[The problem] Copy out every line of the data where the word "Time" is found.

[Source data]
------------------------------------------------------------

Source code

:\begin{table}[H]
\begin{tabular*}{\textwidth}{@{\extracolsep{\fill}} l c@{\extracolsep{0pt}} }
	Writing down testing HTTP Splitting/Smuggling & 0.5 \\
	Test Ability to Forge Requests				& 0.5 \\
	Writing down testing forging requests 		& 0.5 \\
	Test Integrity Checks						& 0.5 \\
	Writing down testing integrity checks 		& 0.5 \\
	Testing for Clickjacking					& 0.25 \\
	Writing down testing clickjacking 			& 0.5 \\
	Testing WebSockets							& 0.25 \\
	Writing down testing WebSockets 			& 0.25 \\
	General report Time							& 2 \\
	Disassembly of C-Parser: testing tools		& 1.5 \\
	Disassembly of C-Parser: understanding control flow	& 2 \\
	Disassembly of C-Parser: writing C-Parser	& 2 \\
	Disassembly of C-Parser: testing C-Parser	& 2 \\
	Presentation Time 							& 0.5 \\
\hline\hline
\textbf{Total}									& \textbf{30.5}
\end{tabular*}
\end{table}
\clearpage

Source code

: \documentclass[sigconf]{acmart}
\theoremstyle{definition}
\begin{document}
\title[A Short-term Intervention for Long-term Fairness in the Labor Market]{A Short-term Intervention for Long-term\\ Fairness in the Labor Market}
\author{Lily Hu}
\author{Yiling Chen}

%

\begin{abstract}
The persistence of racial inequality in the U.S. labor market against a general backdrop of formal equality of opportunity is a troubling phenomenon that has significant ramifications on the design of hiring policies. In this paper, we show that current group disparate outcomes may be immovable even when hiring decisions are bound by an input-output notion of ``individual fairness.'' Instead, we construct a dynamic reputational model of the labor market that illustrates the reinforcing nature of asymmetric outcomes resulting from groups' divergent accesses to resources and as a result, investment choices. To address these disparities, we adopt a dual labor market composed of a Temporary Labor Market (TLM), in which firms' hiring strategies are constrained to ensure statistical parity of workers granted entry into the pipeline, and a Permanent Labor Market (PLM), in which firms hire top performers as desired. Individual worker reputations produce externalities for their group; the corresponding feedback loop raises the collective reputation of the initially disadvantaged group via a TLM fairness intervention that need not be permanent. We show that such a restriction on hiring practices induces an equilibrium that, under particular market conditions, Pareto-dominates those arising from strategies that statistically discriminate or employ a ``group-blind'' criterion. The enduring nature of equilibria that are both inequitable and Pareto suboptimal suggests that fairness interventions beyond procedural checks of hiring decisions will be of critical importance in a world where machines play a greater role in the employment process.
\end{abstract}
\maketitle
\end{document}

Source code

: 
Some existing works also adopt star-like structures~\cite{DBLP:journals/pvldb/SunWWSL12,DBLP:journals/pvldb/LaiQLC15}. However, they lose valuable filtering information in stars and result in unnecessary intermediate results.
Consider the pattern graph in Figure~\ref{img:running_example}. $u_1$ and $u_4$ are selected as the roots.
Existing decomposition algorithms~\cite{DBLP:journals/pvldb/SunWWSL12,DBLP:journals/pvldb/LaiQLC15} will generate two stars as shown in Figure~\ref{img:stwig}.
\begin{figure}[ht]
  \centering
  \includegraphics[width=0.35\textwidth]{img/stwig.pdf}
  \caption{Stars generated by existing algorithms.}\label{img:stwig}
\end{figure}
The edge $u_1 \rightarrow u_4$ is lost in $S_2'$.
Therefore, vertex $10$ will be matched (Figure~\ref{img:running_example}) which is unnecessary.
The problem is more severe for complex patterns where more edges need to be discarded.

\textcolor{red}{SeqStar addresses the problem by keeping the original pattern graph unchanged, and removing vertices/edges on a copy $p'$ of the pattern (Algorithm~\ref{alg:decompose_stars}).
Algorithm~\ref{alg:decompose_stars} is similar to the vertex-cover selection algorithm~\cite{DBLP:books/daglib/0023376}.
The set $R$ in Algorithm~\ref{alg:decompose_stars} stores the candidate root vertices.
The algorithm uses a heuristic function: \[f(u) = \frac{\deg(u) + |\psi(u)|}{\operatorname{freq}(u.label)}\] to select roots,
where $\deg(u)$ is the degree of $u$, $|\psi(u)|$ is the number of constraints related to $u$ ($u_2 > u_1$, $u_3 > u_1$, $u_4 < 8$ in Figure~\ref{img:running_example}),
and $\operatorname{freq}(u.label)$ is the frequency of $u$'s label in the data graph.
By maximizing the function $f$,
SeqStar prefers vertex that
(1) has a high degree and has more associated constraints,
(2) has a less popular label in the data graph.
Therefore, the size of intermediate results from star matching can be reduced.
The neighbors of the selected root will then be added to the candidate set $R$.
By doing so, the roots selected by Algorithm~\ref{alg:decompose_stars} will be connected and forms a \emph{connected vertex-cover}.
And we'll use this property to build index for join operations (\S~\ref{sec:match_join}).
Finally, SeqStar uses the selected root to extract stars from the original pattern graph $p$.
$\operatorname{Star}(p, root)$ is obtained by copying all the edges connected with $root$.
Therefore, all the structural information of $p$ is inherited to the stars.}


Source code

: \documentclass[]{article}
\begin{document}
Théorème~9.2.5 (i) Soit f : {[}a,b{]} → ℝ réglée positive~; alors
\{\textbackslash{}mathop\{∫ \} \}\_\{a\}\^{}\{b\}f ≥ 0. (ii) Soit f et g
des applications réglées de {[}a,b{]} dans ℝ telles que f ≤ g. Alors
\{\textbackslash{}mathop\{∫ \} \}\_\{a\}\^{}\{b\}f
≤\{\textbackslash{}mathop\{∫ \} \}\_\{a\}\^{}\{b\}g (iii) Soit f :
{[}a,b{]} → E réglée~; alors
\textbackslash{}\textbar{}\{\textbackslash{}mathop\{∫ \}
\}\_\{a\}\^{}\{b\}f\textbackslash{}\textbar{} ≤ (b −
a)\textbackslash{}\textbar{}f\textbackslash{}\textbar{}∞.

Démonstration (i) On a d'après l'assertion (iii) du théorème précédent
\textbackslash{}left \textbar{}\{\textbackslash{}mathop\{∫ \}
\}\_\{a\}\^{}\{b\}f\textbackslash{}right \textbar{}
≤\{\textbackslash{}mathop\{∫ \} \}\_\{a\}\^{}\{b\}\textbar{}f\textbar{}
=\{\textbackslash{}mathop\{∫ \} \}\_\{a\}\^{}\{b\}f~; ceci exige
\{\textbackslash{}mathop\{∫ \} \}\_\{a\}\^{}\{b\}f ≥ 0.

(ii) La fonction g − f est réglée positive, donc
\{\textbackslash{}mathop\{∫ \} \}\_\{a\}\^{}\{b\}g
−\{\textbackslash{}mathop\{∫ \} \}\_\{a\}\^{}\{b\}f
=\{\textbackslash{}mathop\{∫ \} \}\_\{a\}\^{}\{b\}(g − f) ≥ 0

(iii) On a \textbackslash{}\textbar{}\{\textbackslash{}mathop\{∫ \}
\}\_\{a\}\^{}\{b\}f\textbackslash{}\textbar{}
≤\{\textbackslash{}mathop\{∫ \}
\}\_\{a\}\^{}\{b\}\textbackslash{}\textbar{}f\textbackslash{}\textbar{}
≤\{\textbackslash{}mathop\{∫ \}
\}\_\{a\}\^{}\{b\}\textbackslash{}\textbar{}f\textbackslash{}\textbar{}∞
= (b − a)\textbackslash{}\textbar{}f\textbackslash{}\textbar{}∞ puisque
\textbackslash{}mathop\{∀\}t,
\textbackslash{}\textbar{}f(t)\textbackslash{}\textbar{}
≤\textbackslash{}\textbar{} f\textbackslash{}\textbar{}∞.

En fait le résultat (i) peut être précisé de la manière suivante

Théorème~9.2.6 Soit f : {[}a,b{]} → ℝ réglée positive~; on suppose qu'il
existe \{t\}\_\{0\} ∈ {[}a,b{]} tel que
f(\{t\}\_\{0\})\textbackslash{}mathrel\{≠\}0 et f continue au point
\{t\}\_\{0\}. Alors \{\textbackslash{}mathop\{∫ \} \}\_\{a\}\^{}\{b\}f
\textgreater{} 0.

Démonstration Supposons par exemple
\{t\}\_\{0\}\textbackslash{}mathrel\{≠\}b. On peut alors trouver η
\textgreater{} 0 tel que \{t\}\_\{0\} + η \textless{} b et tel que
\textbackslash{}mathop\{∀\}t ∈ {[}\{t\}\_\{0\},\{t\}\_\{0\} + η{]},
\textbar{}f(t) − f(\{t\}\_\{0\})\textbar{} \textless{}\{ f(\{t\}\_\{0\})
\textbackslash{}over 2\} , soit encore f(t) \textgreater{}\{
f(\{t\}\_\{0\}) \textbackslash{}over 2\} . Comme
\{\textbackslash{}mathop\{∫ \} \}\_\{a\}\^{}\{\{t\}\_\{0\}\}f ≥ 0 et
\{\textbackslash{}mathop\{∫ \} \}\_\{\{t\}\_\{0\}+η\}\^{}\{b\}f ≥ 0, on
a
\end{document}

------------------------------------------------------------

[Task result]
	General report Time							& 2 \\
	Presentation Time 							& 0.5 \\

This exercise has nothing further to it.